Никитин с удивлением отметил, что у жены свои сомнения.
– Ну… а какой смысл в альпинизме? Люди сначала лезут на гору, а потом спускаются обратно.
– Тоже никакого смысла, – сказала жена. – Искусственная цель и искусственные трудности. Мне уже надоело все искусственное. Я устала. Я не хочу больше жонглировать, я хочу жить.
Жена снова заплакала.
Гималайский медведь приподнял морду и внимательно посмотрел на Никитина, на жену, потом снова на Никитина. Никитин отчего-то смутился и сказал жене:
– Ну ладно, ты иди…
– Я первая пойду, – согласилась жена. – Я куплю проигрыватель с пластинками, и у нас будет полный дом музыки.
Она пошла от клетки – сначала медленно, потом побежала. Жена бежала, сунув руки в карманы, перебирая длинными тонковатыми ногами в белых чулках, и походила на свою выросшую дочь.
Никитин смотрел ей вслед и думал о том, что ничего не знает о жене, и это представилось как спасение, ибо чего не знаешь, того нет. А раз ничего нет, то, может, действительно можно все поправить и для этого не надо совершать никаких поступков. Просто объединять свои привычки с привычками жены.
День выдался неспокойный. Приходили родные, близкие, не очень близкие и вовсе незнакомые.
Явились даже несколько человек, с которыми Никитин вместе отдыхал в пионерском лагере в Ватутинках – не то в первую, не то во вторую смену. Бывшие пионеры рассказывали Никитину, как они вместе потихоньку рвали клубнику, и из рассказа получалось, что Никитин еще в те времена был смелый и необыкновенный человек.
Он слушал и думал: для того чтобы обратить на себя внимание, ему надо было либо умереть, либо забраться в клетку с гималайским медведем.

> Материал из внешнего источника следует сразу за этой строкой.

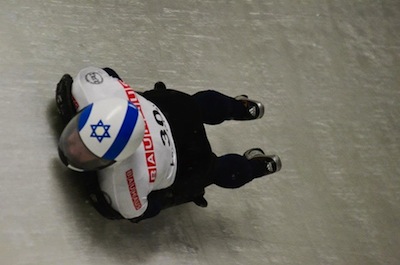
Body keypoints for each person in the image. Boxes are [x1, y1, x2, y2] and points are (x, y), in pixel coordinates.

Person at [55, 66, 282, 222]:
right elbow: (108, 73)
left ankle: (253, 167)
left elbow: (143, 210)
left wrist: (173, 196)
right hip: (169, 109)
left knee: (211, 171)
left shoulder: (122, 185)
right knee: (191, 105)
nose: (73, 150)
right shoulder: (88, 88)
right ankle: (237, 108)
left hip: (186, 160)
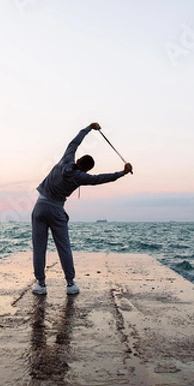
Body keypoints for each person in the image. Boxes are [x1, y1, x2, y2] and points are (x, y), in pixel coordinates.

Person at [31, 122, 133, 295]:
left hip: (40, 206)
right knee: (63, 246)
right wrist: (122, 173)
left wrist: (89, 128)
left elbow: (74, 143)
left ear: (78, 160)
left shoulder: (67, 159)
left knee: (39, 247)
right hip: (56, 210)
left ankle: (40, 284)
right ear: (86, 169)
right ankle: (70, 284)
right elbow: (101, 178)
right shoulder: (81, 177)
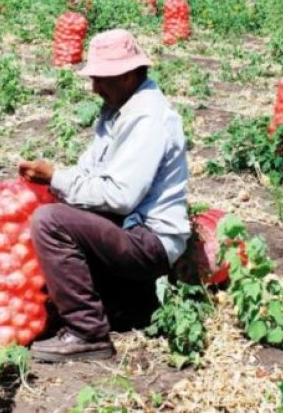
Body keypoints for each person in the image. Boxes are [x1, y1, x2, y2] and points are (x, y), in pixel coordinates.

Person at [19, 29, 190, 363]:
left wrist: (55, 177)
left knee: (50, 221)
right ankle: (127, 302)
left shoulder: (148, 117)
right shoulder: (119, 108)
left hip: (149, 241)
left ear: (127, 76)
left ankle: (88, 334)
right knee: (61, 206)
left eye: (100, 79)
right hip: (127, 228)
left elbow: (120, 196)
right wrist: (57, 183)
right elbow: (89, 172)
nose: (95, 88)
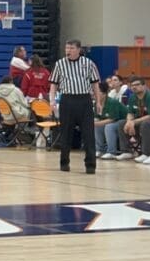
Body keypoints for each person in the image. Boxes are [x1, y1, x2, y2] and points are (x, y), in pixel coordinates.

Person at [49, 39, 101, 174]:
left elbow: (95, 84)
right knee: (65, 133)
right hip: (67, 100)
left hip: (84, 100)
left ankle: (90, 165)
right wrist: (52, 100)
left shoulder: (88, 63)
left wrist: (99, 102)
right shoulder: (60, 64)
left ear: (79, 50)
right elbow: (53, 84)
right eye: (67, 48)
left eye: (71, 48)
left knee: (88, 134)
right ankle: (64, 163)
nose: (68, 50)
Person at [120, 77, 150, 164]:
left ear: (144, 86)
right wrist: (129, 122)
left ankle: (146, 153)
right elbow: (130, 113)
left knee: (146, 124)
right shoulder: (132, 97)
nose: (134, 87)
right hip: (143, 120)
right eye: (132, 85)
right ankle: (126, 151)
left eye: (137, 85)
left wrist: (133, 122)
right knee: (122, 123)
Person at [93, 82, 128, 160]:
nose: (94, 94)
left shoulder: (112, 102)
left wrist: (95, 123)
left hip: (123, 121)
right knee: (97, 127)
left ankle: (111, 152)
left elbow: (112, 119)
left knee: (109, 127)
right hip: (111, 122)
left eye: (97, 92)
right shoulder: (96, 103)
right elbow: (97, 118)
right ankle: (99, 150)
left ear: (104, 94)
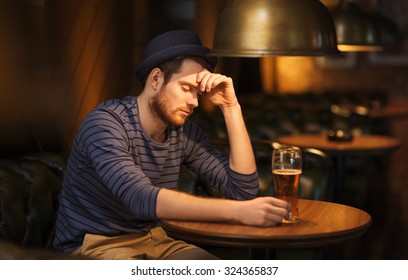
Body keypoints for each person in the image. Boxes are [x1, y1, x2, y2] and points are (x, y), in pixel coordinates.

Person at [53, 30, 290, 260]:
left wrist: (231, 108)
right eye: (186, 88)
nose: (194, 102)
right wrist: (239, 213)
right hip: (93, 246)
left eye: (198, 93)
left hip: (154, 239)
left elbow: (243, 192)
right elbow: (139, 198)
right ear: (156, 79)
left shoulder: (183, 133)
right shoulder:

Никитин сначала выходил к людям, принимал их внимание скромно, но с достоинством. Потом ему надоело и их внимание, и собственное достоинство. От внимания устаешь так же, как от невнимания.
Никитин забился за медведя, прислонился к медвежьему боку и, чтобы скоротать время, стал решать в уме форму мясорубки.
Поразительно, как переменилась жизнь за последнее время. Переменилось все, кроме мясорубки. Она осталась такой же, как была, – громоздкая, неудобная, с массой деталей. Динозавр, а не мясорубка.
Никитин сидел, вытянув ноги, прикрыв глаза, и ему представлялся дом, полный музыки, с необычной мясорубкой на кухне – электрической, пластмассовой, голубой в красный горошек.
В обеденный перерыв в зоопарк приехал Саруханян. Он пробился к самой клетке, но Никитина не увидел.
– Борис Николаевич! – громко окликнул Саруханян.
Никитин выглянул из-за медвежьего хребта и, узнав своего начальника, подошел к прутьям.
Они стояли по обе стороны решетки и с интересом разглядывали друг друга. Саруханян заметил, что глаза у Никитина зеленые в светлых ресницах, а нос длинный и асимметричный. А Никитин обратил внимание на то, что Саруханян сутулый, с большой квадратной головой, чем-то неуловимо напоминает гималайского медведя.
– Пожалуйста, – сказал Саруханян, – я могу восстановить Шлепянова, если для вас это так принципиально. Но ведь вы могли прийти ко мне в кабинет и сказать об этом? Зачем же лезть в клетку?
Никитин промолчал.
– Я не спорю, – продолжал Саруханян. – Шлепянов способный художник, интересно мыслит. Но то, что он предлагает, невозможно применить. У нас прикладное искусство, а не искусство вообще.
Никитин снова промолчал.
– Вы не согласны? – забеспокоился Саруханян.
– Нет, – сказал Никитин, – я не согласен. Всякое искусство должно нести в себе элемент иррационального развития. Тогда это искусство.
– Но у нас маленький штат и большой план. Шлепянов занимается иррациональным развитием, а другие должны выполнять его работу.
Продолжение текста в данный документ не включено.